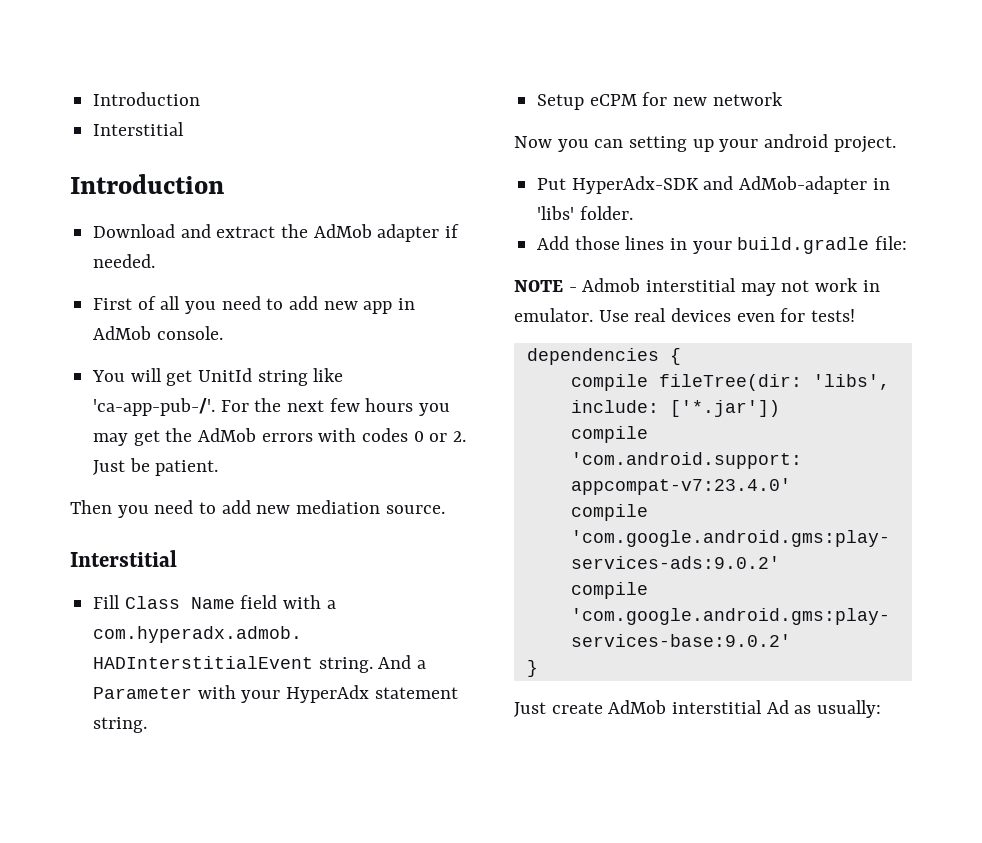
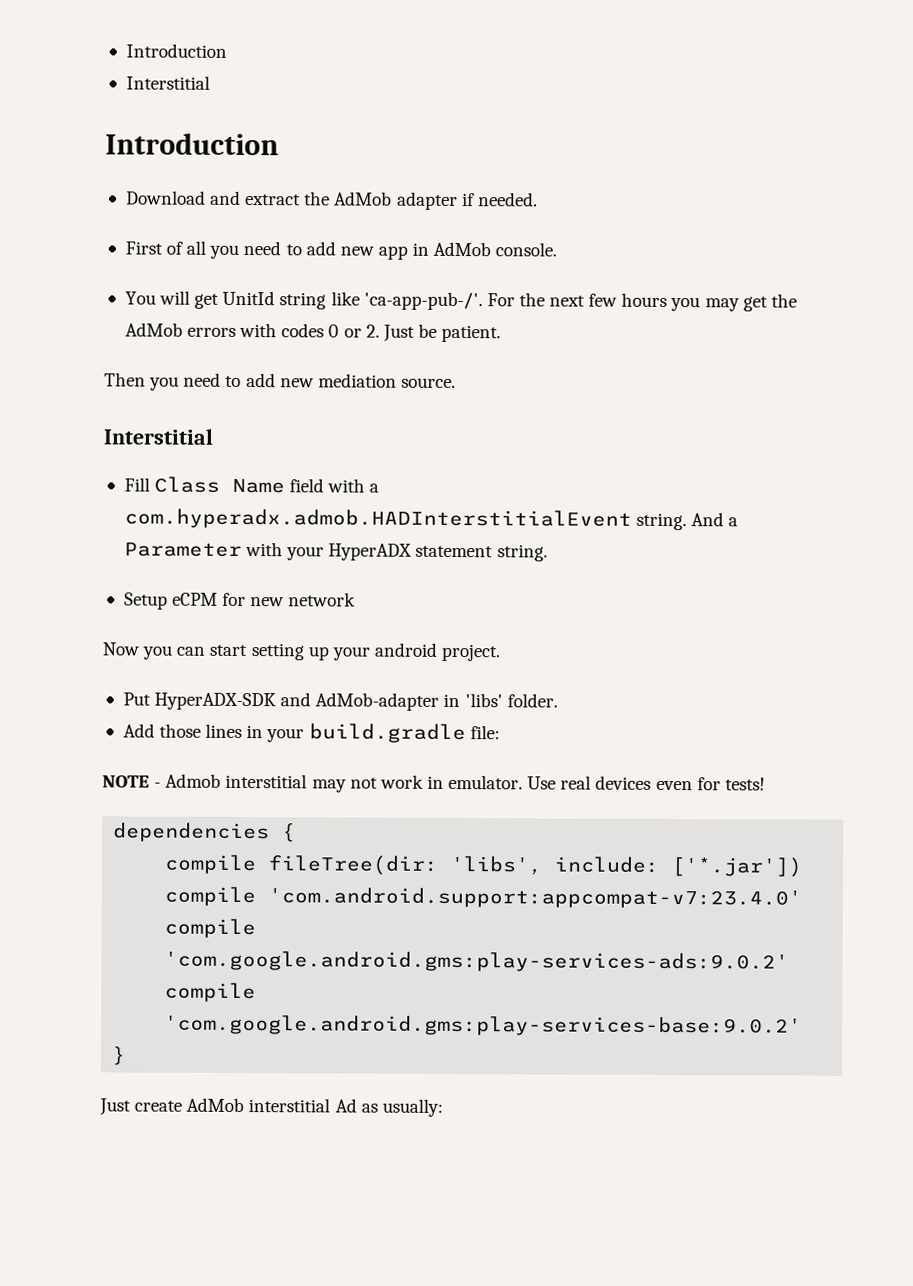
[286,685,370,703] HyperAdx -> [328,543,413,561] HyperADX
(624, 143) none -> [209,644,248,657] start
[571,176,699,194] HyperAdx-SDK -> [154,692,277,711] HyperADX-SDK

- - -

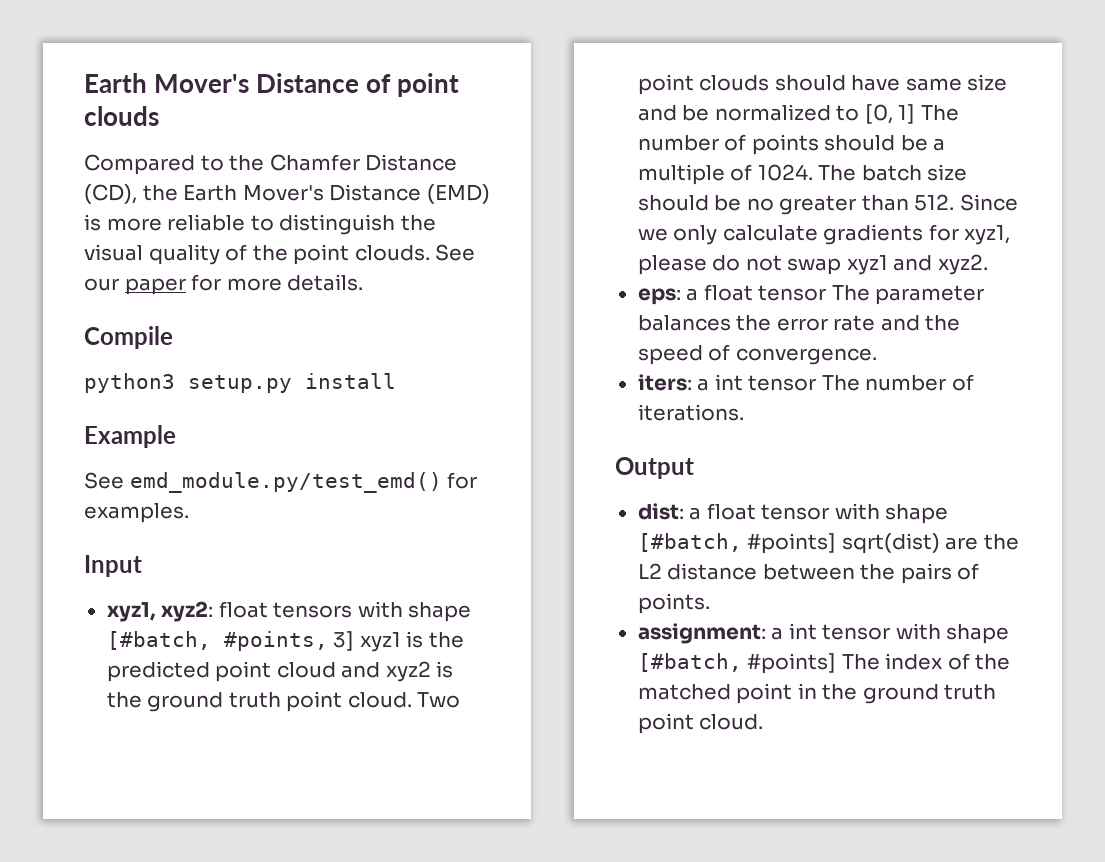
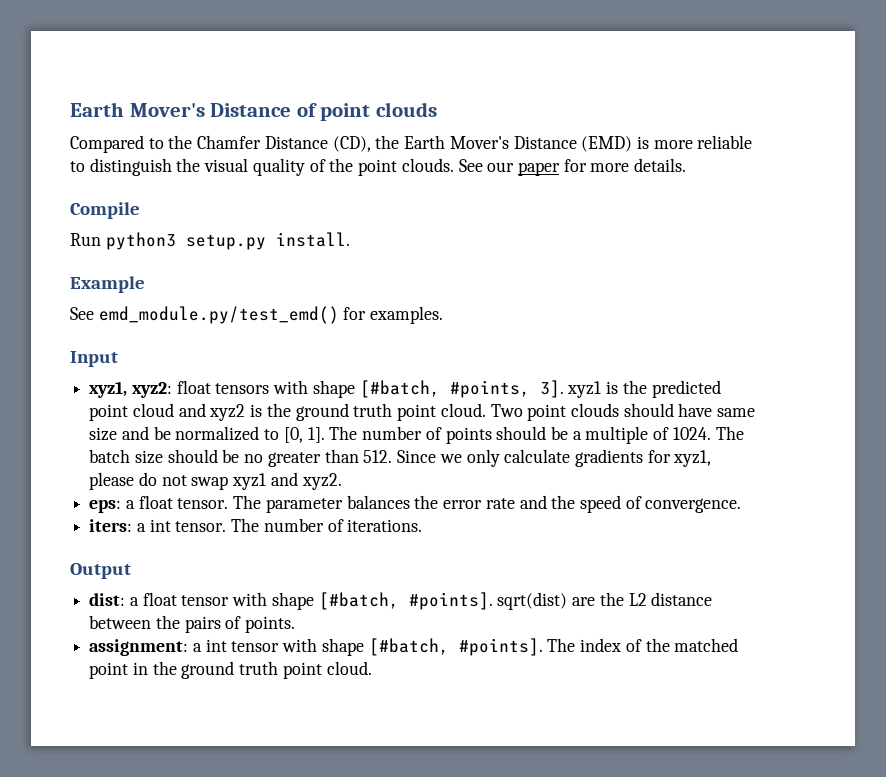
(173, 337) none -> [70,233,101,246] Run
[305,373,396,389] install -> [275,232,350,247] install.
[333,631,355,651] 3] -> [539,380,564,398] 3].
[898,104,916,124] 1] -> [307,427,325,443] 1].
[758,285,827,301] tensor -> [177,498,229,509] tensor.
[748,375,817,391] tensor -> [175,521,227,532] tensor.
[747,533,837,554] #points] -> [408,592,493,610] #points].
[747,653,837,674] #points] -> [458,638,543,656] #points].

- - -

◆ Work instructions: Print exactly the lines of the listing above starting at the line containing "[286,685,370,703] HyperAdx ->" and ending at the line containing "[571,176,699,194] HyperAdx-SDK ->", both included.

◆ Solution to the exercise:
[286,685,370,703] HyperAdx -> [328,543,413,561] HyperADX
(624, 143) none -> [209,644,248,657] start
[571,176,699,194] HyperAdx-SDK -> [154,692,277,711] HyperADX-SDK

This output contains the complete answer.